PRIMITIVO

PRIMITIVO
Eligio Palacio Roldán

creciente roja

Doña Gabriela se dio vuelta y sintió como si la centenaria puerta que acababa de cerrar le cayera encima. Trató de observar algo en medio de la oscuridad de la noche pero sus ojos, ya cansados, solo alcanzaron a distinguir el salpicar de la lluvia al caer sobre el empedrado de la calle. Se sintió más tranquila, tomó entre sus manos un costal de fique, se cubrió con el pañolón, bajó sobre su cara un manto oscuro  y comenzó a caminar por la calle Guanteros en dirección a la plaza de Lapario.

Llovía, como era lo normal en aquella época del año, hacía pocos días  había pasado la creciente «del Señor de los Milagros»; serían las doce de la noche y el frío presagiaba que llovería durante muchas horas más. El pueblo parecía, hoy más que nunca, igual al cementerio: estaba desierto y sólo se escuchaban el ruido de la lluvia y el rugir del río. Todos los pobladores se habían retirado a descansar antes de las ocho de la noche, cuando se apagaba la planta eléctrica y sólo allá arriba, en San Isidro, en la casa de las López, algunos solitarios retozaban en los brazos de Olympia y sus muchachas.

Doña Gabriela pensaba en su presente, su pasado y su futuro; en las cuentas que tendría que rendir a los laparianos del cementerio, en su hija moribunda que había dejado en la cama, en su prestigio, en su orgullo doblegado: «¿Cómo, con la frente en alto, iba a recoger la limosna en la Misa Mayor, cómo explicar, qué decir?, y ¿Por qué a ella, por qué…?. Sólo estaba segura de una cosa: había obrado bien. Nadie podría saber, jamás, lo sucedido.

Había sido una mujer feliz; se casó «bien casada». Ocupaba una casa, grande, soleada y llena de flores, en la parte alta del pueblo, que era objeto de envidia para muchos. Tenía ocho hijos entre los cuales Carmen, la mayor, era la damita más cotizada por los solteros importantes… pero, ¿por qué precisamente Carmen le había hecho esto? No encontraba una explicación lógica… Tal vez si no la hubiese enviado a estudiar a la ciudad, nada de esto estaría pasando…

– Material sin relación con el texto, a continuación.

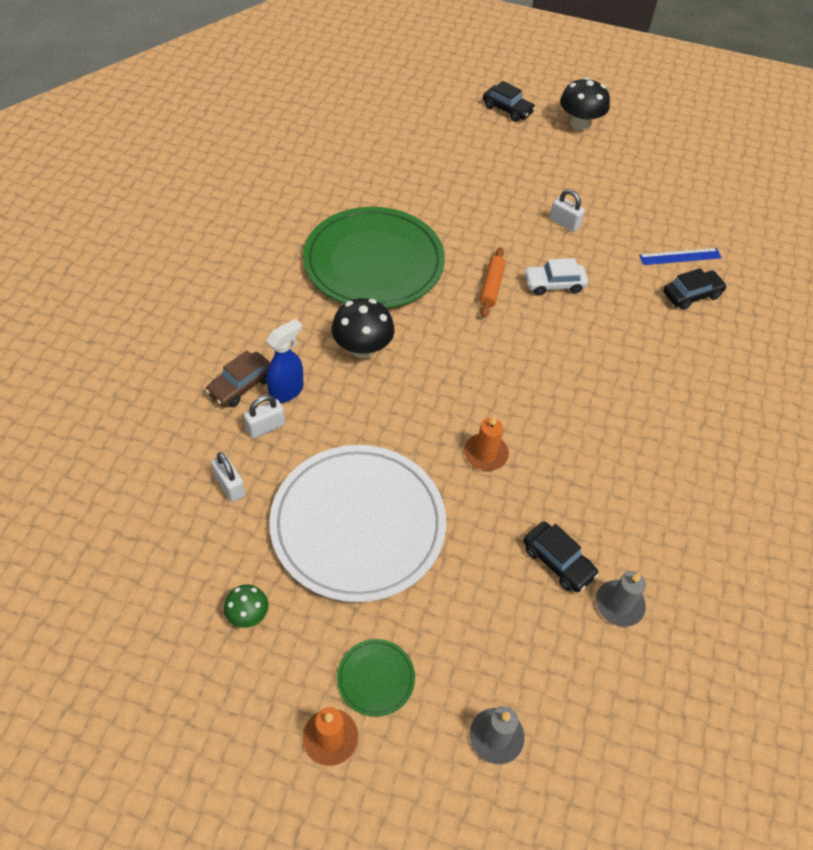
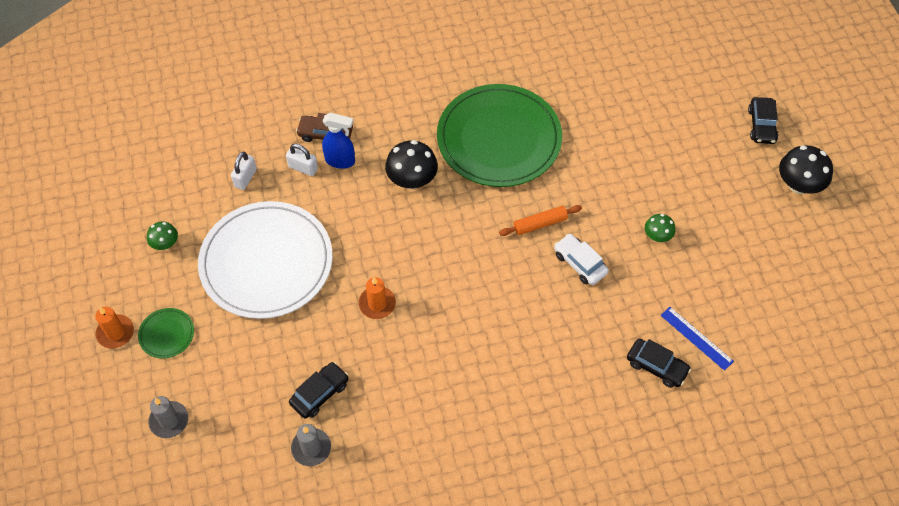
camera: 60 degrees right, 5 degrees up
black car [523,522,599,592] -> black car turned 150 degrees counterclockwise [289,362,349,419]
white padlock [550,189,585,232] -> green mushroom [645,214,676,242]

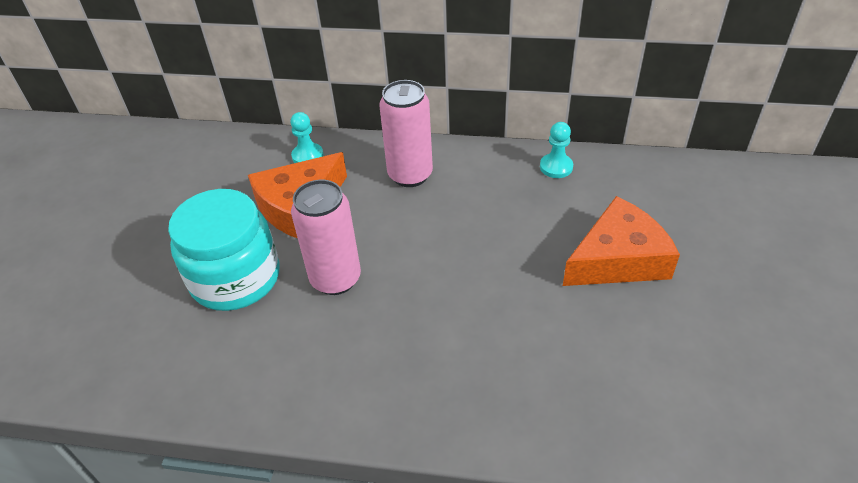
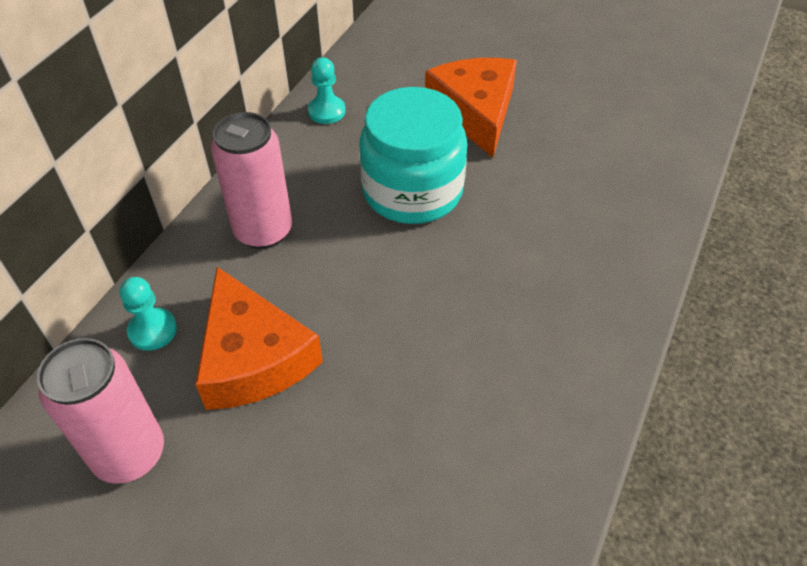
camera: 75 degrees left, 5 degrees up
turquoise jar [168,189,279,311] -> turquoise jar moved to [359,87,467,224]
pink can [291,180,361,295] -> pink can moved to [37,338,164,484]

Un ruido de ventana que se cierra, sacó a doña Gabriela de sus pensamientos. Palideció, un sudor frío le recorrió el cuerpo, miró aterrorizada y vio por entre las rendijas cómo una luz se apagaba. Estaba delatada y para completar eran las Palacio, aquellas viejas tan chismosas, las que la habían descubierto. Agilizó el paso. Una lágrima corrió por su mejilla derecha al recordar los crueles acontecimientos de los últimos días…

Carmen había llegado de Medellín, hacía escasos ocho días, expulsada de la Normal de Señoritas, con un mensaje de la rectora donde lamentaba lo sucedido. Su llegada fue un misterio, nadie lo supo; doña Gabriela se encargó de que todos se fueran para la finca, y luego aquellos días de tortura y  el llanto y la tristeza y las pócimas que tuvo que tomar, y los dolores del cuerpo y del alma. Y el vacío.

Aquella plaza le pareció más grande que nunca a doña Gabriela. Los muertos también se habían retirado ya. La lluvia se hacía más fuerte, el viento azotaba los pinos del parque, el agua de la pila se regaba y se confundía con los otros arroyos. Un galopar disparejo se sintió sobre el empedrado y el terror se apoderó de doña Gabriela y quiso gritar y sin importarle lo que sucediera lo hizo… Fue un grito que estremeció a Lapario, que nadie ha podido olvidar. Los laparianos del pueblo se enrollaron en sus cobijas, los del cementerio entendieron lo sucedido y se miraron sin hablar. La mula de tres patas y su arriero corrieron más que nunca a medida que centenares de tabacos quedaban esparcidos por la calle.

Por fin había llegado a su destino. El agua amenazaba llevarse el puente. Doña Gabriela levantó la cabeza, miró sus manos y las vio siniestras, luego introdujo la derecha en el costal y sacó un feto sangrante. Con la izquierda le dio la bendición y en medio de las lágrimas y con el agua lluvia santificante le bautizó. «Tú eres Primitivo», le dijo; luego lo depositó nuevamente en el costal y lo tiró al río.